Next week will mark the start of the 11th session of negotiations for a United Nations Binding Treaty on transnational corporations and human rights, a process that seeks to close legal loopholes that allow these corporations like TotalEnergies, Exxon Mobil and Siemens to systematically violate human rights, mainly in the Global South, without consequence and with total impunity.
With the radical rollback of social and environmental laws in the European Union, brought forward by heavy industry lobbying, on the one hand, there is the UN Binding Treaty process on the other, which brings light to these times of corporate impunity. It is the struggle of peoples who, from their territories, travel each year to Geneva to defend their sovereignty and demand a binding treaty capable of dismantling this architecture of impunity.
These struggles do not originate in offices but in communities resisting dispossession and the destruction of their lands. Alongside social movements from across the world, these communities place their hopes in the Binding Treaty as an essential tool to curb corporate power and open pathways toward global justice. While governments of the Global North continue to bet on an extractivist and neocolonial model, peoples of the South are advancing legal corporate accountability frameworks that inspire the entire world — as seen in Brazil, Colombia, and beyond.

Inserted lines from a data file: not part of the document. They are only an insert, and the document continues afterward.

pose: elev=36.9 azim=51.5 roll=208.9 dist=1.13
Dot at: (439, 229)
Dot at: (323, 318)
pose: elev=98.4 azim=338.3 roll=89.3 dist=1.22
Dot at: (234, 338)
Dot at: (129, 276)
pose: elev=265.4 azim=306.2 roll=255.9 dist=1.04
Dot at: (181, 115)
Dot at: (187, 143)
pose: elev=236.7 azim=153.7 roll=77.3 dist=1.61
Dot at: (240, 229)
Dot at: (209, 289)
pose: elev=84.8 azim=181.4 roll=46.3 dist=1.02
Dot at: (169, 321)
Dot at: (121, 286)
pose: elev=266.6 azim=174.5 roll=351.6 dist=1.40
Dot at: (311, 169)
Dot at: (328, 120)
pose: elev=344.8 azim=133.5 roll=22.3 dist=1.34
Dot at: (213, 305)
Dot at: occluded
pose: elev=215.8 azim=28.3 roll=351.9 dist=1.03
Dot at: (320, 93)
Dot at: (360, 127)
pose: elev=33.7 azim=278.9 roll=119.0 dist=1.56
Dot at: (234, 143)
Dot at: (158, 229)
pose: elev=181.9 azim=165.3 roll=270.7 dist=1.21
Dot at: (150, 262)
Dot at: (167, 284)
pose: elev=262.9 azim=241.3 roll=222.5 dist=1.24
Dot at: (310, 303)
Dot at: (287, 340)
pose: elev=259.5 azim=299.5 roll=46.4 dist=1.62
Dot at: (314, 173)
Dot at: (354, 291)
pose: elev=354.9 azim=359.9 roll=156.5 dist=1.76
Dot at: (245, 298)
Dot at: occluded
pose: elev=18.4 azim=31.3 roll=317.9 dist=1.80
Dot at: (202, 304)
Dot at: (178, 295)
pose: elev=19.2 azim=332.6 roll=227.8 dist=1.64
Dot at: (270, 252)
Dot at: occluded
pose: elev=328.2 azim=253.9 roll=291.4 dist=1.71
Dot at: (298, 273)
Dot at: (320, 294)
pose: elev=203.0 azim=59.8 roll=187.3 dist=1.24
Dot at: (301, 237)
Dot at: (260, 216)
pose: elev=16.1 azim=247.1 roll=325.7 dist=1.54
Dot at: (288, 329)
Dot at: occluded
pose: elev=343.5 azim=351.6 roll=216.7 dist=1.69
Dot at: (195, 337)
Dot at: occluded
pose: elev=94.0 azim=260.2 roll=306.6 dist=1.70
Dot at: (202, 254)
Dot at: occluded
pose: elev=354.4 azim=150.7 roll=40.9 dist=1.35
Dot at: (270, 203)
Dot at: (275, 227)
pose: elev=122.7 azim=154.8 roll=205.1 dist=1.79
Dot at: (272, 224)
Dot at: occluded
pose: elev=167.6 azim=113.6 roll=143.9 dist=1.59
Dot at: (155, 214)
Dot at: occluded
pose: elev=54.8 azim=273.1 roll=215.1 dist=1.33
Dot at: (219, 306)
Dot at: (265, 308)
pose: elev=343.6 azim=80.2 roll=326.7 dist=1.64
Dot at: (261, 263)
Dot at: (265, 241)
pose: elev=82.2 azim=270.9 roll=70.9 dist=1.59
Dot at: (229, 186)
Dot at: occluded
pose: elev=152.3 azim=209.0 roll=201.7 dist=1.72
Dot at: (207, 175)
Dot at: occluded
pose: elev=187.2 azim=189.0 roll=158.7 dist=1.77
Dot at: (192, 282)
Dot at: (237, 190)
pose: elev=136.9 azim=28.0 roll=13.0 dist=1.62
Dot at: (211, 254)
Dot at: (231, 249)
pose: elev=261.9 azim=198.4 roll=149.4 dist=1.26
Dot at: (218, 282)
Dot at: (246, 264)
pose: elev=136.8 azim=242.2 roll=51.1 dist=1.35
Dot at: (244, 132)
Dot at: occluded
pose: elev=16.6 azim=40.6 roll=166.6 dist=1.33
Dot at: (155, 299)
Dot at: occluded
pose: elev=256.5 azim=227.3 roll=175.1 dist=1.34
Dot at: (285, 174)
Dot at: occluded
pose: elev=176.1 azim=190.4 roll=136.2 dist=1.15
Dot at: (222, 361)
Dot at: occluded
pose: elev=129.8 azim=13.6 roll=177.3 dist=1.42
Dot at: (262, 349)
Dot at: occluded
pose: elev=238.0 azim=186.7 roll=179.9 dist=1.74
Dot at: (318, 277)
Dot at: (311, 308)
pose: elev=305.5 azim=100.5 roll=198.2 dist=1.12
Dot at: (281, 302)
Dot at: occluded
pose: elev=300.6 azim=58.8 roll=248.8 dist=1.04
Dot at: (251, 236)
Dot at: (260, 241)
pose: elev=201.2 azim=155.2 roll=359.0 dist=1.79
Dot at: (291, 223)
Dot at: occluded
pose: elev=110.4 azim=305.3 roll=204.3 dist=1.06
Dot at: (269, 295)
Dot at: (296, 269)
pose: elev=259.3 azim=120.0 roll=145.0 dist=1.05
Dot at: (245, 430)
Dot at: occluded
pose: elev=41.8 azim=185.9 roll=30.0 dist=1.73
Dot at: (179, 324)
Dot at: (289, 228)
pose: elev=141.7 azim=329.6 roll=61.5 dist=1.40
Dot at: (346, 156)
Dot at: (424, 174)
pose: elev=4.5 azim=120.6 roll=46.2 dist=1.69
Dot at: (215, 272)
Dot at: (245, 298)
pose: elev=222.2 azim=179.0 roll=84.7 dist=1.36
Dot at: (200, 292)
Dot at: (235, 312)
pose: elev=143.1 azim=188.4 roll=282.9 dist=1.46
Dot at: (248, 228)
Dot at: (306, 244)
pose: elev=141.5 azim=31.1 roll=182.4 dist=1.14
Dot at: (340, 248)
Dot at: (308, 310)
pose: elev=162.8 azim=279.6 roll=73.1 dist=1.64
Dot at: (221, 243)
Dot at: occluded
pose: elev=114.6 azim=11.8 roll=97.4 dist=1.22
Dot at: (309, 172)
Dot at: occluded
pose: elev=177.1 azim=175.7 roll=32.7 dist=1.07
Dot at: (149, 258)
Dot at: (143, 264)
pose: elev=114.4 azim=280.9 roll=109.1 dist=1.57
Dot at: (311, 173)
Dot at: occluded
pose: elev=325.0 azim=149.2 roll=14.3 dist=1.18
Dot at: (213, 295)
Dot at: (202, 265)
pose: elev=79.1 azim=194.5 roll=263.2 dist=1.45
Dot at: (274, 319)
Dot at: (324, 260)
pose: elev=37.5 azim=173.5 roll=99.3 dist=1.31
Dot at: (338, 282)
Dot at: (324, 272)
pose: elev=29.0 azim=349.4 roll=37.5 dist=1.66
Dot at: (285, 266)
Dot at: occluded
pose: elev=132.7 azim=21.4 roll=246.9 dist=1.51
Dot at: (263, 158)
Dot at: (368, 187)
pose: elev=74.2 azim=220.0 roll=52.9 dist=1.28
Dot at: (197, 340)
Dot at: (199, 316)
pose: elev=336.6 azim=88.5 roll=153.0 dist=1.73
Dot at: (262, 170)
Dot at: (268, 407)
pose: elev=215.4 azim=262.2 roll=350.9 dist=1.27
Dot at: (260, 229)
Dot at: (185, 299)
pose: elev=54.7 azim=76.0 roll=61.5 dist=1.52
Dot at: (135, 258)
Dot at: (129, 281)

But corporate impunity also rears its head in Europe. The same corporations and banks that exploit the Global South are evicting neighbours, defrauding the elderly, and profiting from multimillion-euro projects while public services deteriorate and exorbitant sums are diverted to the arms industry, in countries across Europe.
Their impact reaches rural workers and depopulated communities, leaving deep environmental and social scars. From the attempt to reopen the Aznalcóllar mine in Andalusia (Spain), the site of one of the country’s worst ecological disasters, to manganese mining in Chiatura, Georgia, where entire communities are forced to live amid pollution and collapsing ground. These situations exemplify how transnational corporations also wreak havoc in Europe, and that corporate impunity is a global phenomenon. So, the resistance must be global as well.
But this treaty is also a matter of internationalist solidarity. The standard of living in Northern countries is often sustained by the systematic exploitation of communities in the South. A clear example is the coal extraction at the Cerrejón mine in Colombia, operated by Glencore, a Swiss multinational. While indigenous and Afro-descendant communities in La Guajira endure decades of displacement, water scarcity, and pollution, the coal extracted from their lands is shipped to countries in the Global North to power their industries and homes.
Similarly, the LNG gas megaproject in Cabo Delgado, Mozambique, led by the French transnational corporation TotalEnergies, has brought militarisation, human rights violations, and the destruction of coastal livelihoods — all to secure energy supplies for the Global North.
In contrast, the EU continues to move forward with free trade agreements such as EU-Mercosur, maintains diplomatic relations with the genocidal State of Israel, and ensures corporations can continue their imperialist and neocolonial offensive by removing obstacles in their way, like social and environmental laws, instead of responding to the demands of communities and peoples around the world, the EU chooses to deepen inequalities so that a few can keep filling their pockets at the expense of the working class.
But global hope in this treaty persists and internationalist solidarity is growing as an unstoppable force against corporate impunity. This is why we should all keep our eyes on the UN Binding Treaty!